Eu vivo com a minha mãe e com o meu padrasto e trocámos de sofá recentemente. Antes não usávamos a sala e cada um ia para o seu quarto ou cozinha, agora, a sala passou a ser mais frequentada e eu sinto que também devo estar lá.
A minha mãe nasceu em 1961, viveu no campo até ser adulta, casada, ter filhos e mais um bocadinho. Pelo que sei, o tempo que não se passava a trabalhar, passava-se em família. Não haviam tantos estímulos naquele tempo ou requeriam mais esforço. Os meus irmãos têm mais 13 e 14 anos do que eu, é uma grande diferença de idade entre irmãos mas em tempo de civilização não é assim tanto, eles ainda passavam tempo com a nossa família.
Com o sofá novo e a minha família toda lá, eu sinto uma obrigação e um desejo de estar com eles, passar um serão todos juntos. Quando estou sentado, no momento de família, em que se deve aproveitar, apercebo-me que não gosto de nada do que se vê na televisão, temos gostos diferentes em programas e filmes e ao mesmo tempo tenho uma sensação estranha de que estou a perder tempo. No meu quarto tenho o computador e todos os meus interesses.
Existe uma expressão que é fomo (fear of missing out), talvez seja uma adaptação disso, eu acho que estou a perder tempo porque no meu quarto tenho toda a informação disponível que posso vir a querer saber, sei que tenho uma lista de vídeos, séries e filmes à minha espera, e a sensação estende-se a mensagens com amigos que estou a perder, se não participar, não aumento o valor da nossa relação, não crio momentos. Lembro-me de uma entrevista ao comediante americano, Bo Burnham, que tinha este sentido, ele, em criança, estava com os amigos e divertia-se, quando diziam adeus, iam para casa e ficava por ali, em casa ele estava sozinho e fazia as coisas dele normalmente, hoje em dia, as crianças fazem o mesmo até chegar a casa, a partir daí, estão sozinhas mas sentem solidão se não falarem com os amigos.
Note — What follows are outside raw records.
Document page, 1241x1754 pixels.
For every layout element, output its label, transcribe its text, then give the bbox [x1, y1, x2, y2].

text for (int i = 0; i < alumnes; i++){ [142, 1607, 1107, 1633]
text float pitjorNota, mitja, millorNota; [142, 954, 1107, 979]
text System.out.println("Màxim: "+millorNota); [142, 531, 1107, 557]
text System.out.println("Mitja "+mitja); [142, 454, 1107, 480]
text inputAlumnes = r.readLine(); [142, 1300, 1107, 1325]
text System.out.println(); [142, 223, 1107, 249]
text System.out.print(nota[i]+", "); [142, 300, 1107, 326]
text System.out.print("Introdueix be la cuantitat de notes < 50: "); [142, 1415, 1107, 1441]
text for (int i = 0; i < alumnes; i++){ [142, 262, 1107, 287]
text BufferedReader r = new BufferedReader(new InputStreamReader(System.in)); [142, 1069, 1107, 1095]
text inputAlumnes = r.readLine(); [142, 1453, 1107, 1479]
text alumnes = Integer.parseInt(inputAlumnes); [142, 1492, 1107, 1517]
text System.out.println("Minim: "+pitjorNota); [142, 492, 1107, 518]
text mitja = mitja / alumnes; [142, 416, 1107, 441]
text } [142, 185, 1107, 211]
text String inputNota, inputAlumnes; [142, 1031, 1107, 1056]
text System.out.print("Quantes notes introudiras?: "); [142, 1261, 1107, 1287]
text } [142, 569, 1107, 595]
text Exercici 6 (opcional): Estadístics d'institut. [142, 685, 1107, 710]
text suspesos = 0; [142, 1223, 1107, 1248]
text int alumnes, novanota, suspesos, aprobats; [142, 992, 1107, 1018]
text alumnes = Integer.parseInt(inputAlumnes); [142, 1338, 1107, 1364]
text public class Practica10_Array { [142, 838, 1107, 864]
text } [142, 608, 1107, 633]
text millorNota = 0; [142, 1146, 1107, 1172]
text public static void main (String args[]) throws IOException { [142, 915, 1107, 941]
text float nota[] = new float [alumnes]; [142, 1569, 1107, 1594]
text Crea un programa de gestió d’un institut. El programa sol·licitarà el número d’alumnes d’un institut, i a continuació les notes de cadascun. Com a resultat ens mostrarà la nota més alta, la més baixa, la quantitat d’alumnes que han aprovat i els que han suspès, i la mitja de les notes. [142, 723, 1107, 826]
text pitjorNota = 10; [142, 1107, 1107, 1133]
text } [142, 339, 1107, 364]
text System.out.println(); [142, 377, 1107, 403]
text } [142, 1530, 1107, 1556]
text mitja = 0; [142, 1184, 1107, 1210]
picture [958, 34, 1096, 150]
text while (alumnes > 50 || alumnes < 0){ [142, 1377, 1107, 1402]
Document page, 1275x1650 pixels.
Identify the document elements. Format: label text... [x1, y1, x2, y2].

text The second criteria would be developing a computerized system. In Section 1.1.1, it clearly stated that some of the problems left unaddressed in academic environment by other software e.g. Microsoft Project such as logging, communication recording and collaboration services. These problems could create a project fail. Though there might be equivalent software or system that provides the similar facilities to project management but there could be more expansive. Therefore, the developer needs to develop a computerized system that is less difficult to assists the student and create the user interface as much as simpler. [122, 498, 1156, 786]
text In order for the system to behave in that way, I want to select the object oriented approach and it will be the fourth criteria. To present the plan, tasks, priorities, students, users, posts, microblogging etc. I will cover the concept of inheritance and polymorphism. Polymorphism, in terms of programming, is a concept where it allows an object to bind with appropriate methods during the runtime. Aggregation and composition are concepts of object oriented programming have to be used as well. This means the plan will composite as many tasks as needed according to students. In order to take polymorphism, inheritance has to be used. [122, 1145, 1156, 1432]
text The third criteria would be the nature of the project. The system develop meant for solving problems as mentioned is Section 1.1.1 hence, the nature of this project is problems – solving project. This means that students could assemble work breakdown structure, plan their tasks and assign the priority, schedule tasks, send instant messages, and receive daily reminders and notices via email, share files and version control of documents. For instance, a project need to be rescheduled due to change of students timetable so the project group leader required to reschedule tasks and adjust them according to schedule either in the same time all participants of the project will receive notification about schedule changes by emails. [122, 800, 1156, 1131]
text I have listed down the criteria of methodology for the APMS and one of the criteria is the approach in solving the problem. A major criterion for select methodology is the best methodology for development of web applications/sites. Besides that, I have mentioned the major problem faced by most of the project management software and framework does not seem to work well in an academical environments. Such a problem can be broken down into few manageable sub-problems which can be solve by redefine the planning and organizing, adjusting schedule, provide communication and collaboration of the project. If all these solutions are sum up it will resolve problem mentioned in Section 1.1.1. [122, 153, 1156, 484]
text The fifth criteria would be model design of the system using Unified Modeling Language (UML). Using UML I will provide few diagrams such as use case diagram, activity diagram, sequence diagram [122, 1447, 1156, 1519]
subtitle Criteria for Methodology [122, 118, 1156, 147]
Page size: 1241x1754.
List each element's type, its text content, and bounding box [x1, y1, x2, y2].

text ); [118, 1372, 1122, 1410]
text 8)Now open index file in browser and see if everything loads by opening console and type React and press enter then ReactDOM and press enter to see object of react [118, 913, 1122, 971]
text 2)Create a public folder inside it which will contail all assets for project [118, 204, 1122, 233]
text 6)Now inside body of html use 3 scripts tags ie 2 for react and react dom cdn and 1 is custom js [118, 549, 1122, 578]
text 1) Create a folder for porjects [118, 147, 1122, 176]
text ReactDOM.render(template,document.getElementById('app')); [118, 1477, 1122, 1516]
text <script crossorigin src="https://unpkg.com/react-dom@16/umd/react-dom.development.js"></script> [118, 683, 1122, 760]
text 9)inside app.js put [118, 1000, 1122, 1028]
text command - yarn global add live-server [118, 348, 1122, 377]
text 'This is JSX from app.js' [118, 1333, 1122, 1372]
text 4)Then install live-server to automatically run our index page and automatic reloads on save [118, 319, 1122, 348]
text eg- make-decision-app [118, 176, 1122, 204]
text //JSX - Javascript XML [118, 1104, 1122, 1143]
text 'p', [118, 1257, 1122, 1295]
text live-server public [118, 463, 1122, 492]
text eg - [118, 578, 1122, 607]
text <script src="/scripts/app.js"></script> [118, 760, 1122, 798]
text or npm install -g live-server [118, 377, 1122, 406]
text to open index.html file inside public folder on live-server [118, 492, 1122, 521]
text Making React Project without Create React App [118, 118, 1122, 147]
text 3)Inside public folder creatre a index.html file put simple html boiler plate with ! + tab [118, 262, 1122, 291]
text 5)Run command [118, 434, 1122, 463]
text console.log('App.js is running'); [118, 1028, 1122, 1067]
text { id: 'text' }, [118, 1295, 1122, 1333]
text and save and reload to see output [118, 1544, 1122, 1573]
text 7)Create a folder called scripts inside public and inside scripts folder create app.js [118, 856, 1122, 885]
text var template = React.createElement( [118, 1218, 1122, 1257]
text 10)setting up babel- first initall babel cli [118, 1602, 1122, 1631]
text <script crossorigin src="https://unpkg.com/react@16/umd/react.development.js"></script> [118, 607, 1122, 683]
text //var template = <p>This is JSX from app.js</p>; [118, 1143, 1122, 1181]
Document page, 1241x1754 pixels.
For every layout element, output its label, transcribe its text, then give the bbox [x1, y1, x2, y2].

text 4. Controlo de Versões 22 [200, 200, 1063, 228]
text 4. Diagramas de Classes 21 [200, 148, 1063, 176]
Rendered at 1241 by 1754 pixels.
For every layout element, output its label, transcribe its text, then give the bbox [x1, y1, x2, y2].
Há uma noção de que tudo continua a acontecer fora de casa, nos eventos em que não estamos, estamos mais ligados uns aos outros. É o caso que foi discutido em aula, se eu não estiver a olhar para algo, esse algo existe ou aparece só quando eu possibilito a sua existência na minha mente? Parece que se aplica aos tempos de há uns tempos, as pessoas esqueciam mais, ou melhor, viviam o momento em que estavam inseridas.
Todas as ligações que nos são possibilitadas hoje em dia parecem afastar-nos das pessoas com quem estamos na realidade, eu não estou com a minha família, eu estou com todas as pessoas que não vivem comigo, eu quero toda a informação e conteúdo para sentir que não fico para trás porque vivemos numa sociedade em que acontecem muitas coisas, muito rápido e temos de saber tudo (sociedade de informação). A tecnologia é uma genialidade dos humanos, os sistemas de comunicação são incríveis e a qualquer momento aprendo mais uma coisa mas ainda não sei como foi o dia da minha família.